═════ Supplied material
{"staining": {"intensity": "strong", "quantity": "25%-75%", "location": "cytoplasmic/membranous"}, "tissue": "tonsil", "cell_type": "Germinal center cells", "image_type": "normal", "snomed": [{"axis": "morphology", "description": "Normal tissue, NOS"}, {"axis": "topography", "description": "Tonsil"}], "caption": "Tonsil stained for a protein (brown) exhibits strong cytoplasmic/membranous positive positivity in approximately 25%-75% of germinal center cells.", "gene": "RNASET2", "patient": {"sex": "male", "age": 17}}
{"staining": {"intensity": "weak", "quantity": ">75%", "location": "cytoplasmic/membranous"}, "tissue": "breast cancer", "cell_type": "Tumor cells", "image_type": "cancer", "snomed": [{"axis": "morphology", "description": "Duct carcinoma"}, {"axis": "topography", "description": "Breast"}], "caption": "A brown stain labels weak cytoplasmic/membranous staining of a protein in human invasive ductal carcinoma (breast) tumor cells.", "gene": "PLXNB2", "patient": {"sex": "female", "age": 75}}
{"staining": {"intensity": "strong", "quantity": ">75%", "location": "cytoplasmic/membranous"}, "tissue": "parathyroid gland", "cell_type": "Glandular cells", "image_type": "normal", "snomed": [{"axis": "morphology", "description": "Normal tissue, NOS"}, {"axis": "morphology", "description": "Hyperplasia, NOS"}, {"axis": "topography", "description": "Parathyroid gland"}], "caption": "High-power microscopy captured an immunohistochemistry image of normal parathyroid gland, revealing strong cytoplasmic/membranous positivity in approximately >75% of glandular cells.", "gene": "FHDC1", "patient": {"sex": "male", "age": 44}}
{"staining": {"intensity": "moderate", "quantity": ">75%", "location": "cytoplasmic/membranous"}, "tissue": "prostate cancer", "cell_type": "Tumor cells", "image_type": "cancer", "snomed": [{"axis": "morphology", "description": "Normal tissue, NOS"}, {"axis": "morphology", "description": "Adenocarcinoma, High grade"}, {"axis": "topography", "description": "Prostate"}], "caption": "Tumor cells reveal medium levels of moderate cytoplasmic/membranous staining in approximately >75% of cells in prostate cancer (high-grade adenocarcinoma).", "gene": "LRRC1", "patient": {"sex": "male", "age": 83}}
══════════
All of the data must be written out again, exactly as it stands.

## Solution to the exercise
{"staining": {"intensity": "strong", "quantity": "25%-75%", "location": "cytoplasmic/membranous"}, "tissue": "tonsil", "cell_type": "Germinal center cells", "image_type": "normal", "snomed": [{"axis": "morphology", "description": "Normal tissue, NOS"}, {"axis": "topography", "description": "Tonsil"}], "caption": "Tonsil stained for a protein (brown) exhibits strong cytoplasmic/membranous positive positivity in approximately 25%-75% of germinal center cells.", "gene": "RNASET2", "patient": {"sex": "male", "age": 17}}
{"staining": {"intensity": "weak", "quantity": ">75%", "location": "cytoplasmic/membranous"}, "tissue": "breast cancer", "cell_type": "Tumor cells", "image_type": "cancer", "snomed": [{"axis": "morphology", "description": "Duct carcinoma"}, {"axis": "topography", "description": "Breast"}], "caption": "A brown stain labels weak cytoplasmic/membranous staining of a protein in human invasive ductal carcinoma (breast) tumor cells.", "gene": "PLXNB2", "patient": {"sex": "female", "age": 75}}
{"staining": {"intensity": "strong", "quantity": ">75%", "location": "cytoplasmic/membranous"}, "tissue": "parathyroid gland", "cell_type": "Glandular cells", "image_type": "normal", "snomed": [{"axis": "morphology", "description": "Normal tissue, NOS"}, {"axis": "morphology", "description": "Hyperplasia, NOS"}, {"axis": "topography", "description": "Parathyroid gland"}], "caption": "High-power microscopy captured an immunohistochemistry image of normal parathyroid gland, revealing strong cytoplasmic/membranous positivity in approximately >75% of glandular cells.", "gene": "FHDC1", "patient": {"sex": "male", "age": 44}}
{"staining": {"intensity": "moderate", "quantity": ">75%", "location": "cytoplasmic/membranous"}, "tissue": "prostate cancer", "cell_type": "Tumor cells", "image_type": "cancer", "snomed": [{"axis": "morphology", "description": "Normal tissue, NOS"}, {"axis": "morphology", "description": "Adenocarcinoma, High grade"}, {"axis": "topography", "description": "Prostate"}], "caption": "Tumor cells reveal medium levels of moderate cytoplasmic/membranous staining in approximately >75% of cells in prostate cancer (high-grade adenocarcinoma).", "gene": "LRRC1", "patient": {"sex": "male", "age": 83}}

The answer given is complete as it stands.